Хотя, с одной стороны, в компьютерной модели прослеживается некоторый редукционизм по отношению к сознанию из-за сравнения его с машиной, с другой стороны, утверждается независимость и самостоятельность сознания в силу (теоретической) возможности его воспроизведения на различном материале (по аналогии с хранением и записью информации на различных носителях): «Гипотеза ИИ, избавляя формулировки проблемы сознания и мышления от антропоморфности и психологизма, обнажает её структурно-логический каркас и позволяет тем самым увидеть решение в его концептуальной простоте…»235. Компьютерную модель сознания можно считать представителем функционализма, когнитивизма и компутационной теории сознания (computational theory of mind). Истоки компутационализма уходят своими корнями в первые разработки кибернетики236. Как понятно из названия статьи 1943 года У. Маккаллоха и У. Пита, одних из отцов кибернетики, события и отношения в нервной системе рассматриваются средствами пропозициональной логики237. В самом начале своего пути компутационализм предложил заменить язык психологии на язык логики. Предположение о языковом характере ментальных репрезентаций выразилось в концепции Дж. Фодора о языке мысли238. Влияние кибернетической идеи прослеживается и в когнитивной науке, которая «во многом благодаря Тьюрингу исследует теорию о том, что когнитивные ментальные процессы являются операциями, определяющимися на синтаксически структурированных ментальных репрезентациях, которые во многом похожи на предложения»239.
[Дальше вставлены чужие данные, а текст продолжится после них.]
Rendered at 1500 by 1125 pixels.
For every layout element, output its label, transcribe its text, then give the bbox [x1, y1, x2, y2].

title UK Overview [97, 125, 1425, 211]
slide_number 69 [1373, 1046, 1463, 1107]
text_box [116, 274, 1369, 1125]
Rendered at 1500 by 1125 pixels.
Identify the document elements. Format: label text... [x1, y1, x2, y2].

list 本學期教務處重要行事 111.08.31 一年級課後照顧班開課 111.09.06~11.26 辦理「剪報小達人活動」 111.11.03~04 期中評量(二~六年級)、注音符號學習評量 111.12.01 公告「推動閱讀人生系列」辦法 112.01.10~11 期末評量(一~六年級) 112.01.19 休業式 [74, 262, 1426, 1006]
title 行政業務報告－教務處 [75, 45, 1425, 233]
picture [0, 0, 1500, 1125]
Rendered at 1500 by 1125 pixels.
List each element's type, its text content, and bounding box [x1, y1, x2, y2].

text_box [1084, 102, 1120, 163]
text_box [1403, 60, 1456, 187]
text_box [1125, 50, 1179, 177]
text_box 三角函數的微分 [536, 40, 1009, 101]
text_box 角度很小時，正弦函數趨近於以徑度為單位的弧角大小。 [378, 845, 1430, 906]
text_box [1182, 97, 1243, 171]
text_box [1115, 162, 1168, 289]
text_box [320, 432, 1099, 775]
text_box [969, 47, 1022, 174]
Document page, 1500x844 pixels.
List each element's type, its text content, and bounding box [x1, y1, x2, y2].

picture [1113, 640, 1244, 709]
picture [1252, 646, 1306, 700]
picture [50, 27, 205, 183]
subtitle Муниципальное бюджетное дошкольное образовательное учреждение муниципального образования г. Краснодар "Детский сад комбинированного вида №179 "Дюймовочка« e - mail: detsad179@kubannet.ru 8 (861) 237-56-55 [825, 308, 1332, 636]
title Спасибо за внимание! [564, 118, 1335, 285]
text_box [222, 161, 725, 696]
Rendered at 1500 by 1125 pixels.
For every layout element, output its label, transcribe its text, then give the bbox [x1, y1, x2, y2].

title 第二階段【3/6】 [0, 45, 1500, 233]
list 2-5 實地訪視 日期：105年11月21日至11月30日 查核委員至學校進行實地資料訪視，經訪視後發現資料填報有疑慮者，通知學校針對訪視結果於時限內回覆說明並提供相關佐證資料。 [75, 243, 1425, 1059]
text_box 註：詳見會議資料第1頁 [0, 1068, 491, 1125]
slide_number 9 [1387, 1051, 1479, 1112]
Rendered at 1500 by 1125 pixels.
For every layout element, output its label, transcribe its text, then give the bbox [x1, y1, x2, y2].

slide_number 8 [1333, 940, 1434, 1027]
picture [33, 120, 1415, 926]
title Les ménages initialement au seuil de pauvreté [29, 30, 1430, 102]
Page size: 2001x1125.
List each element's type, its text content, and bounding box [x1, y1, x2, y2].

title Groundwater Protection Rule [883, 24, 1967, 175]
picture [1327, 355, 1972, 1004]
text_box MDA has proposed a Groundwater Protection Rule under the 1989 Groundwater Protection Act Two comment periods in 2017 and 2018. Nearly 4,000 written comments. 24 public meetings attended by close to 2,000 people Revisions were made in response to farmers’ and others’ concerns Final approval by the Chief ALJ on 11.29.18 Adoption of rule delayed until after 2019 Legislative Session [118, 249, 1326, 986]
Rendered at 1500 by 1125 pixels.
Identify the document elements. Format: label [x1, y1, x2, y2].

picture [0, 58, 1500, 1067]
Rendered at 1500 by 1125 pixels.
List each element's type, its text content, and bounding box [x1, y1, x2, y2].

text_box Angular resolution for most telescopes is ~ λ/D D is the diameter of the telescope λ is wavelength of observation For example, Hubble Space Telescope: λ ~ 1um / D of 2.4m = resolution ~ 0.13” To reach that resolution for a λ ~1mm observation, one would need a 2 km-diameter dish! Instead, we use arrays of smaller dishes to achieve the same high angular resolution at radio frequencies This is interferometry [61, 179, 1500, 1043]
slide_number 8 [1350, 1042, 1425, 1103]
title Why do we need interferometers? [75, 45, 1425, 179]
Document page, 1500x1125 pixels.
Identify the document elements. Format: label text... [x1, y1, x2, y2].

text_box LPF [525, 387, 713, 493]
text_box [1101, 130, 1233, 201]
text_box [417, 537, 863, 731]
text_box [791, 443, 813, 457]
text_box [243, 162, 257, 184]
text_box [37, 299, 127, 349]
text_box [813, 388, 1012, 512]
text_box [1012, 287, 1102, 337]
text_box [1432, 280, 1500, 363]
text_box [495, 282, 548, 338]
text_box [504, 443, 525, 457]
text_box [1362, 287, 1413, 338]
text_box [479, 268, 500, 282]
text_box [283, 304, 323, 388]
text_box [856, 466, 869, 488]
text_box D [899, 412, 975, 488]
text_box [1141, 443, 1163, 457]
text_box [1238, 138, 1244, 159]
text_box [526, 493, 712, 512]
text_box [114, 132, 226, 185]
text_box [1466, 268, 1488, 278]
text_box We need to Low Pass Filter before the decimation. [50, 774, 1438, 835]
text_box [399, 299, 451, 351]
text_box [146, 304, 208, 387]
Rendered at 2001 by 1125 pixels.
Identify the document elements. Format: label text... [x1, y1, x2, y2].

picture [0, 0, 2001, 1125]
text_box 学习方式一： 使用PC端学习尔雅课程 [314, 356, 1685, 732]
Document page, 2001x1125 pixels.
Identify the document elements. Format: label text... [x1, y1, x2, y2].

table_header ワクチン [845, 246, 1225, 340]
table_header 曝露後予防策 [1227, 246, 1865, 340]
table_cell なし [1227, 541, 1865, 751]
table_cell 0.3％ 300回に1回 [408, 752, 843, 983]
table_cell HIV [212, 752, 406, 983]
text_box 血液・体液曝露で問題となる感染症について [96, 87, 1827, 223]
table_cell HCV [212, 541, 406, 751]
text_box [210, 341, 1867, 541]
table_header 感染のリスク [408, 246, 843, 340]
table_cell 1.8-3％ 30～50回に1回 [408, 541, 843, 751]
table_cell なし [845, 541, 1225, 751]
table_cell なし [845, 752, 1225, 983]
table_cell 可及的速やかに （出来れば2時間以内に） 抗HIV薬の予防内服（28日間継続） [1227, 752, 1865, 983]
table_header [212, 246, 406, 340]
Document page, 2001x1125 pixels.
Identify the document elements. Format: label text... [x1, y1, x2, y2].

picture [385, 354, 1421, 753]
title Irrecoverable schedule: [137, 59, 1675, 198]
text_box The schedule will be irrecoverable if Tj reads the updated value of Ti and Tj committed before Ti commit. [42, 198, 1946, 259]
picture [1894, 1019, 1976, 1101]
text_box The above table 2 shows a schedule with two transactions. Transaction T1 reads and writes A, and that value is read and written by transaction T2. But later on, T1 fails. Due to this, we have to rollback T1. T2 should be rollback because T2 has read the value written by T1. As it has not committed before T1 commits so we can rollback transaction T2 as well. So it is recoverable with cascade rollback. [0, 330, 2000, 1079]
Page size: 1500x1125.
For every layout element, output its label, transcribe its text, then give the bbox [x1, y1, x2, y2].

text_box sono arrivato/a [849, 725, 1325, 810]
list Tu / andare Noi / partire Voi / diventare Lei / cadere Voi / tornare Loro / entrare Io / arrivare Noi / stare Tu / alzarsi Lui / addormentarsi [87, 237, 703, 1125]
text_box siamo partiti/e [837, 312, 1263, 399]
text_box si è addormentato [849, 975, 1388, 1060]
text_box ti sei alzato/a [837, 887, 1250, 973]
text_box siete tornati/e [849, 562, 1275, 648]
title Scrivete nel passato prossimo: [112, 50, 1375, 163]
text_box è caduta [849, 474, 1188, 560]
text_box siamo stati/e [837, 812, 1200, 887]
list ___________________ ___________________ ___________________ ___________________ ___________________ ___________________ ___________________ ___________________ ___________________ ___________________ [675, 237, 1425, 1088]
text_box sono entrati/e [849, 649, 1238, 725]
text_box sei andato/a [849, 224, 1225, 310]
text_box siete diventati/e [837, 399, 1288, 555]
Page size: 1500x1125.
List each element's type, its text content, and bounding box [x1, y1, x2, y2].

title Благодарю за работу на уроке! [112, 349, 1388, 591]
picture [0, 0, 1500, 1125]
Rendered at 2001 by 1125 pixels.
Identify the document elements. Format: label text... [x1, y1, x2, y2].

Сравнение сознания с программным обеспечением компьютера привело к разделению сторонников компутационализма на два лагеря: приверженцев «сильного» искусственного интеллекта (ИИ) (strong AI) и «слабого» ИИ (weak AI). Первые уверены, что компьютерная система может приобрести интенциональные характеристики. Дж. Сёрл уверен, что «сильный» ИИ является версией «сильного» дуализма: согласно дуалистической точке зрения, сознание концептуально и эмпирически не зависимо от мозга, так же как в компутационализме логические состояния можно реализовать в любой системе. Таким образом, данная концепция продолжает картезианство в следующем своём убеждении: то, «что является специфически ментальным в сознании не имеет существенной связи с актуальными свойствами мозга»240.
Своё название «Машина Тьюринга» компьютерная модель получила в работах Х. Патнэма 1960 года; на заре кибернетики «Машину Тьюринга» сравнивали с мозгом, но уже с работами философа машинная аналогия переключилась и на сознание: «В двух словах, машина Тьюринга — это устройство с конечным числом внутренних конфигураций, каждая из которых характеризуется тем, что машина находится в каком-то одном состоянии из конечного множества состояний и сканирует ленту, на которой появляются определенные символы»241. Х. Патнэм отмечает, что «Машина Тьюринга» — это абстрактная машина, и ничто не говорит об особенностях её реализации. В данном феномене отражены интуитивные представления, не ангажированные какой-либо конкретной теорией, о том, что такое «машина» в широком смысле слова242. Тем самым она является симуляцией человеческой ментальности. «Машина Тьюринга» полностью описывается «машинной таблицей» и имеет логические (ментальные) и структурные (физические) состояния.